**Passage for review**.
All commercial real estate leases deal with operating expenses in some way, shape, or form.  In Full Service office leases, the most common form is with a Base Year.  The Base Year approach generally uses a determined twelve month period of operating expenses as a benchmark.  This period is often the calendar year or previous calendar year of occupancy, which is known as the Base Year.

Each year, landlords will submit operating expense reconciliation reports to the tenants, in order to true up expenses should they fluctuate or increase over the Base Year. Property Managers use estimates for operating expenses based on historical data, and then reconcile the actual operating expenses annually, which is reflected in a tenants reconciliation report. Property Managers and Asset Managers try to keep costs in balance, however as a tenant you should be sure to closely review your statements or have your real estate advisor review.  Changes in staff, management companies, ownership, capital improvements, and tax re-valuations are all red flag items that can trigger the need for a closer review of the operating expenses.

On occasion landlords try to charge for items that are not “generally accepted accounting principles,” which could include capital costs or other items.  Ideally the lease specifies what should and should not be included.  In some cases, red flags, errors, or inconsistencies can cause the need to an audit of operating expenses.  Generally, landlords prefer to have auditors reviewing their books for costly errors, so it is important to negotiate tenant friendly lease audit language in the LOI and Lease prior to occupancy.

As cost tend to increase over time and buildings age, it is important to have clear and tenant favorable lease language regarding operating expenses, base year, and audits.

[Extracted page text data]
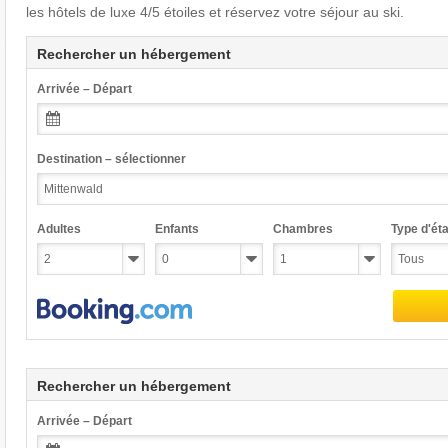
les hôtels de luxe 4/5 étoiles et réservez votre séjour au ski.
Rechercher un hébergement
Arrivée – Départ
Destination – sélectionner
Adultes
Enfants
Chambres
Type d'éta
Rechercher un hébergement
Arrivée – Départ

**What you are asked to do**. Reproduce the stretch of the passage on lease operating expenses from "As cost tend" through "year, and audits.", switching "tenant favorable" to "tenant protective".

**Answer to this task**.
As cost tend to increase over time and buildings age, it is important to have clear and tenant protective lease language regarding operating expenses, base year, and audits.